Pero no sólo es una criatura desmañada, desarbolada, desamparada que obra con una psicomotricidad torpe. Desde antiguo, la armonía suele ir asociada a la belleza, que a la vez se identifica con la medida y la morigeración.
Sin más: el monstruo es feo hasta un extremo indecible. Es feo de acuerdo con unos cánones culturales que damos por obvios. Somos hijos del sentido común y apenas nos conocemos.
La estatura gigantesca del monstruo, sus carnes tumefactas y su rostro con costurones asustan. En 1818, en 1931 y en 2021.
Es fácil creer que ese ser es algo que no nos concierne. Es consolador pensar que es una entidad ajena. Pero no. El monstruo es creación humana, hecha como reproducción nuestra. El resultado es espantoso, ciertamente, pero la composición y el reflejo lo hacen nuestro remedo.
No vivimos en un espacio ordenado y racional todo el tiempo. No habitamos un planeta o un mundo sublunar científicamente aclarado.
La vida está llena de desarreglos que padecemos o que otros padecen en mayor o menor medida. Esos desarreglos que escapan a la lógica, a la bondad o a la belleza están en los congéneres y están en cada uno de nosotros.
Siempre, alguna, vez, en algún momento, nos hemos sentido monstruosos, aleación del mal y de la mala hechura. Pecadores sin redención.
Por su profesión en los Servicios Sociales, Eduardo Boix trata con seres dañados, desviados, marginados.
Además tiene un interés manifiesto por esos criminales que aparecen en lo medios a los que vemos actuar con crueldad extrema. Por ejemplo, nos dice bellamente, “en pleno siglo XXI surgió un Saturno de la cabeza de Goya y tomó forma de hombre”.
“Se llama José Bretón y creo que no hay persona en España a la que no le dé náuseas ese nombre. Bretón asesinó a sus hijos sin importarle lo más mínimo el dolor que podía causar, es más, quería causarlo”.
Imaginemos…
En pocas palabras: Boix trata con monstruos y él mismo no se siente mejor, moralmente superior. Desde el principio nos anuncia que este libro arrastra una culpa…

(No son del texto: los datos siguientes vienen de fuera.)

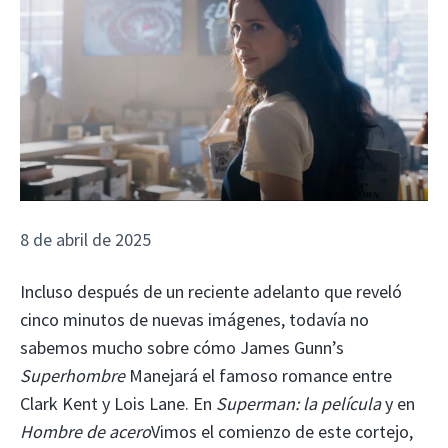
8 de abril de 2025
Incluso después de un reciente adelanto que reveló
cinco minutos de nuevas imágenes, todavía no
sabemos mucho sobre cómo James Gunn’s
Superhombre
Manejará el famoso romance entre
Clark Kent y Lois Lane. En
Superman: la película
y en
Hombre de acero
Vimos el comienzo de este cortejo,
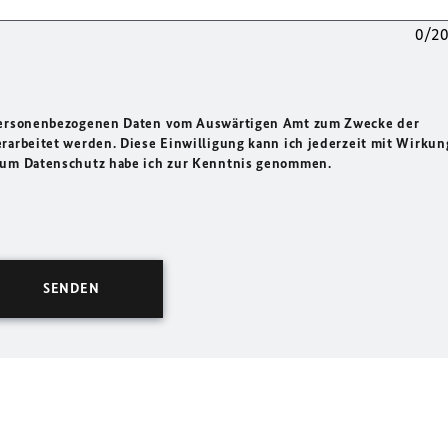
0/2
 personenbezogenen Daten vom Auswärtigen Amt zum Zwecke der
rarbeitet werden. Diese Einwilligung kann ich jederzeit mit Wirkun
 zum Datenschutz habe ich zur Kenntnis genommen.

Boix nos lo advierte: los monstruos dominan la Tierra, se adueñan de nuestras pesadillas e incluso invaden las quimeras que alocadamente nos hacemos.
Hay toda una minúscula demografía fantasmagórica, fantástica y bien real. Hay toda una topografía demente de lugares cotidianos por los que circulan los monstruos y sus copias, remedos o reproducciones, que somos nosotros.
Si siempre acechan, ¿por qué no los expulsamos de la vida corriente o de nuestra propia mente? Pues por humanidad. ¿Por humanidad? Dichas criaturas expresan nuestro malestar, nos desdoblan, nos muestran las identidades informes con las que hay que apechugar.
Los monstruos reflejan, proyectan y canalizan nuestros miedos, subliman nuestras inquietudes y angustias y hasta encarnan la maldad misma. No hay manera de sosegarnos, de atemperarnos.
Eduardo Boix habla de sí mismo como un monstruo, que es materialidad y es sentimiento. Habla de su infancia lastrada. Habla de los padecimientos vividos por él y por quienes como él se ven aterrados, perseguidos.
No nos equivoquemos. Los monstruos de Boix son reales y son ficticios, son cinematográficos, literarios y son también seres que acuden a la consulta sin razón, sin entendimiento y sin esperanza.
Este libro nace de una actividad profesional, pero nace también de una experiencia familiar, de una herida del autor nunca enteramente explicitada. O sí.
Su confesión parcial, pudorosa, le da autenticidad, fuerza. Yo me he sentido solidario y algo más: a la vez he recordado lo que de mí hace un viejo pecador descreído, condenado irremediablemente al Infierno.